When Ahmet Khan tried to join the Ottoman army in 1915 to fight the British and Russians, he was ruled too young, so the Turk joined the paramilitary gendarmerie instead. His first assignment was a baptism of fire. Later that year, in the army now, Ahmet suffered a brain injury and amnesia. A POW, he emerged from a long coma in a London hospital where Carol, an American nurse, protected and eventually married him. They moved to New York and had two daughters. Now, at the ripe old age of 92, Ahmet (his name Americanized to Emmett Conn) is living alone in Georgia, his wife’s home state. Carol is dead. Ahmet has a seizure. Tests reveal a brain tumor. Suddenly, memories of that first assignment flood back in a series of dreams. Ahmet’s job was to escort 2,000 Armenian deportees across Turkey. It was a death march, one component of the genocide. By the time they reached Aleppo, Syria, only 65 had survived. Disease had claimed many. Ahmet and his fellow gendarmes were brutal. Rape was their prerogative.

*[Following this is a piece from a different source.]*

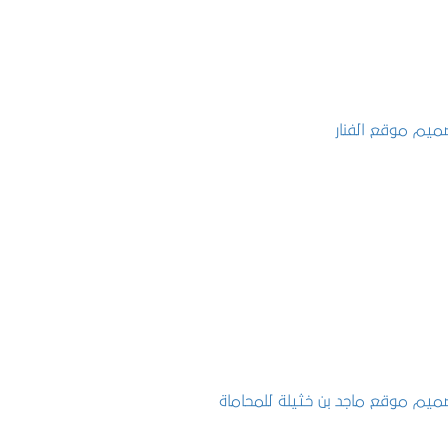
تصميم موقع الفنار
التفاصيل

Ahmet had taken a woman on the Euphrates riverbank, letting her baby perish. All set to rape another, something stopped him. Araxie was barely into her teens. Ahmet was transfixed by her strange beauty (she had mismatched eyes). A mutual attraction, perhaps? This wisp of a romance offsets the horror of the desert trek, a horror that becomes numbing. It’s Hannah Arendt’s banality of evil, tinged by melodrama. Mustian counterpoints this narrative with the small change of old man Ahmet’s life in Georgia, his daughter Violet overseeing his hospital visits. It’s an awkward mix. Ahmet comes to believe that his 17-year-old self was a monster, and he needs absolution, which leads to a wildly improbable conclusion. 

An honorable failure. The cruelty of a callow youth is an inadequate distillation of man’s inhumanity to man.